Among the most famous, they are in Locorotondo, Castellana Grotte, Noci, Putignano, Monopoli, Martina Franca, in the araa of Cisternino and Ostuni.
Outside of Alberobello, however, trulli tend to be isolated structures. In Alberovello however, they make up a whole town, a characteristic that makes it unique!
Where you can sleep in a trullo
Many trullo owners have refurbished the trulli to a high standard and now offer them as tourist accommodation.
Starting in a trullo is comfortable, fun and easy!
You can book a night in a trullo like you book any accommodation and you can expect all the comfort of a normal house, plus an added element of charm!
I have stayed in a trullo with family during our last trip to Puglia and had a lovely time.

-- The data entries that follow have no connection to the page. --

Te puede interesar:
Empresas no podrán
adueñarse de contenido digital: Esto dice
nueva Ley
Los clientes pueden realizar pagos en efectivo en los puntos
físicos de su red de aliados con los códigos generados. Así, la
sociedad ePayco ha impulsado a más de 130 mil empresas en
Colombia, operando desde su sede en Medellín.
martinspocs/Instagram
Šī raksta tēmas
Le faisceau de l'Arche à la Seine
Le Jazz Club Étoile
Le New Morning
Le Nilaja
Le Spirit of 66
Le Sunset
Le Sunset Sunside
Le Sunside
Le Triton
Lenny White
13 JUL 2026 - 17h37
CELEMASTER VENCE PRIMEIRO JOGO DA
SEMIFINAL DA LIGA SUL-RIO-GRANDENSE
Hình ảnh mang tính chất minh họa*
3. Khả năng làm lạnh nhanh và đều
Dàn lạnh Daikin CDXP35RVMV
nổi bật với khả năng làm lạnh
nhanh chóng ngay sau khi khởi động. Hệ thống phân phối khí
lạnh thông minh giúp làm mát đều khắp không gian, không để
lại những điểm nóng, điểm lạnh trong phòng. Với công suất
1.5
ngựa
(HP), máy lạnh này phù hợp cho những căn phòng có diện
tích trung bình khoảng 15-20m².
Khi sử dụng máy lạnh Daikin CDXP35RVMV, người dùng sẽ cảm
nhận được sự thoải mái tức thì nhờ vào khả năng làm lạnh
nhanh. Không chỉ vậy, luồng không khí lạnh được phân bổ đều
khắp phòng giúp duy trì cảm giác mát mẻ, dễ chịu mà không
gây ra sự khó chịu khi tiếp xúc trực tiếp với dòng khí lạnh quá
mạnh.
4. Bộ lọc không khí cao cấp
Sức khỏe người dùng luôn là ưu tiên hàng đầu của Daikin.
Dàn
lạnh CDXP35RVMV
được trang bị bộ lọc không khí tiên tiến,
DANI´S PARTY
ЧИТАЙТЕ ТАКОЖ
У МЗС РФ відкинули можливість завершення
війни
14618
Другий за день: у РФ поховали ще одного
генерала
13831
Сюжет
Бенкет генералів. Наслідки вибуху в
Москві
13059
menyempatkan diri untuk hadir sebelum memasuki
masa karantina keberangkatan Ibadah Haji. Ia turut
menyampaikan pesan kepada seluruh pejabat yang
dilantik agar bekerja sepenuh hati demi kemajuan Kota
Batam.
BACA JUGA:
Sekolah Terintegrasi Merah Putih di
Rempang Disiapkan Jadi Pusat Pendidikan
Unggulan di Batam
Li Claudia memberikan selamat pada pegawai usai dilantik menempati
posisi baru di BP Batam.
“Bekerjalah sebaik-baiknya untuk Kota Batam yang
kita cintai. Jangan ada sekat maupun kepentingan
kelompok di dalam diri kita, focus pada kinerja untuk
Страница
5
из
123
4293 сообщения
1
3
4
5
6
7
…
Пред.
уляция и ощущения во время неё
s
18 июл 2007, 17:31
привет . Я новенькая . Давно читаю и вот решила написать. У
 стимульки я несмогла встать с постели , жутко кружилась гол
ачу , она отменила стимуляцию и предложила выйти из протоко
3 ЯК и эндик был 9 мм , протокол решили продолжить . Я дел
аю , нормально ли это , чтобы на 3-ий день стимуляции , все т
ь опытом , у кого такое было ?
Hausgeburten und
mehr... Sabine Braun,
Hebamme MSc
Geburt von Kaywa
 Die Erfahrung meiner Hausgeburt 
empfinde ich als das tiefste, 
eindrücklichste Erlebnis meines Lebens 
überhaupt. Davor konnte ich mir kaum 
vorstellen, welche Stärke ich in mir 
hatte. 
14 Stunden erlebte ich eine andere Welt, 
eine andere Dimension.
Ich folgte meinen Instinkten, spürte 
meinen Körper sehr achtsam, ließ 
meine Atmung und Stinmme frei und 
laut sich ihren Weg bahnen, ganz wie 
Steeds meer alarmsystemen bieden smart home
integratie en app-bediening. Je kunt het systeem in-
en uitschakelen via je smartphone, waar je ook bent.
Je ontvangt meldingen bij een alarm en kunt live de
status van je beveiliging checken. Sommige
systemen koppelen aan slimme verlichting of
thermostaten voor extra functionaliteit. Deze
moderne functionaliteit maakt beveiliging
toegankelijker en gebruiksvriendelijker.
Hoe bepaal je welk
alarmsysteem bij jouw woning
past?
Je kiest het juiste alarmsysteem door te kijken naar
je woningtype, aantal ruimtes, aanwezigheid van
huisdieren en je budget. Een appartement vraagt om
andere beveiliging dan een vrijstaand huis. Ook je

The one we chose was called Trulli Anti, and was right in Alberobello, the capital of trulli. We booked it via booking.com and had a lovely say.
Trulli of notice
Among the many Alberolbello Trulli, some are worth a special mentions
Trullo sovrano: this is the biggest trullo of all (sovrano means ‘sovereign’): it develops on more than one floor, has a back yard and is now an interesting museum of the land
Church of Alberobello (trullo church): at the top of the Monti area, this is a large trullo with the typical whitewashed external walls and several pointy roofs, used as a church.
As well as the peculiar outside it is worth visiting the unique inside, where you can admire ancient frescoes as well as the peculiar construction technique of this unique building.
Trulli gemelli: the ‘twin trulli’ are in the Monti area of Alberobello and a peculiar site. As the name suggests, they are attached to each other with the two pointy roofs fused at the base.
Italian trulli are a peculiar sight and one worth visiting for its historical uniqueness but also their beauty.
Alberobello is one of the prettiest places in Italy!